Comment 3 Xing Huang 2022-12-16 14:19:31 MST
(In reply to Jason Booth from comment #2)
> While we wait on the slurm.conf, it is worth mentioning that the controller
> periodically connects to the slurmd's over a TCP connection. If it can not
> make a connection in the SlurmdTimeout period, then the slurmd will be
> considered down not responding.
> 
> 
> You may want to consider increasing SlurmdTimeout.

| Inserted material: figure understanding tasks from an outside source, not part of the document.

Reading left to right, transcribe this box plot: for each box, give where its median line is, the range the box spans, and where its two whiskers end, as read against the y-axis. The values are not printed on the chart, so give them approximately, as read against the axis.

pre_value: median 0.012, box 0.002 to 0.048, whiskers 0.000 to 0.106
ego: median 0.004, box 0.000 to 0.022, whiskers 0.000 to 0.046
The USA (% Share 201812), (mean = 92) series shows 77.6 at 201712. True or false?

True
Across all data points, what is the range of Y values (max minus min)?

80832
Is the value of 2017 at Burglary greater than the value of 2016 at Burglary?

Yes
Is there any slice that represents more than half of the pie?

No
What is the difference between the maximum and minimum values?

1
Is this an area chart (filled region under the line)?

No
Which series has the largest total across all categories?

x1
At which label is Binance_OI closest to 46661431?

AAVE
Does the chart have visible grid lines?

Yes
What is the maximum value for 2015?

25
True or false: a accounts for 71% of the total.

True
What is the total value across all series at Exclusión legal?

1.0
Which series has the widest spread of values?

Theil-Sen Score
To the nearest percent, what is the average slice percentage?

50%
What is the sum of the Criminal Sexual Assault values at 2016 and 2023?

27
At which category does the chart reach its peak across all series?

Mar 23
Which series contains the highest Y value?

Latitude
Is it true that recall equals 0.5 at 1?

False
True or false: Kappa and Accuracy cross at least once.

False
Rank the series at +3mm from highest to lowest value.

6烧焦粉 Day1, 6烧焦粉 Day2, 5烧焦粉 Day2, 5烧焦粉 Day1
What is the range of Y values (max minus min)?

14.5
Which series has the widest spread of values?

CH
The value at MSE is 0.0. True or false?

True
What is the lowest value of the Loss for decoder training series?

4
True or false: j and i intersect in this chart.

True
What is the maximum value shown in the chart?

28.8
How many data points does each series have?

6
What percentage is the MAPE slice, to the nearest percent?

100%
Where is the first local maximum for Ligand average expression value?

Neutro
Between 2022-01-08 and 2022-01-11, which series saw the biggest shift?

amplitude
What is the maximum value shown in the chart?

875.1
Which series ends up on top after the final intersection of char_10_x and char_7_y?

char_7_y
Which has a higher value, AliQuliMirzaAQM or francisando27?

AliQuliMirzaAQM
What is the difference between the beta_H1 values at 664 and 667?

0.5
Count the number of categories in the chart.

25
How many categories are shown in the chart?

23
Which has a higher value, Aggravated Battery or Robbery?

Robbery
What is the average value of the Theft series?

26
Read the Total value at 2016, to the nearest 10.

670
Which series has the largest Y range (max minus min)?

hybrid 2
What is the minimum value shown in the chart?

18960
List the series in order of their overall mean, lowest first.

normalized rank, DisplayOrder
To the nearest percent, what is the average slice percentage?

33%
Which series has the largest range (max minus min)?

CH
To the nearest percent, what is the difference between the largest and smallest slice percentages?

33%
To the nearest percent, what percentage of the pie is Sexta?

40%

If your site uses a value
> of 300 then you may want to consider a value of 500-600.
> 
> Normally when we see these type of messages, nodes are busy doing other work
> like copying large amounts of data to the site storage solution or just have
> CPU intensive workflow.


That is a good suggestion. At this point, there is no more information in slurmd.log than what I have shown you.
I will first bump up this value in slurm.conf and see if this helps.
Can you update you in a few days after I make change?
Comment 4 Jason Booth 2022-12-16 14:26:02 MST
> Can you update you in a few days after I make change?

Yes, for now I will proceed to downgrade the severity.
Comment 5 Jason Booth 2023-01-23 14:41:43 MST
I am closing this out. Please feel free to re-open, however, I would consider the bump in the slurmdtimeout to be sufficient.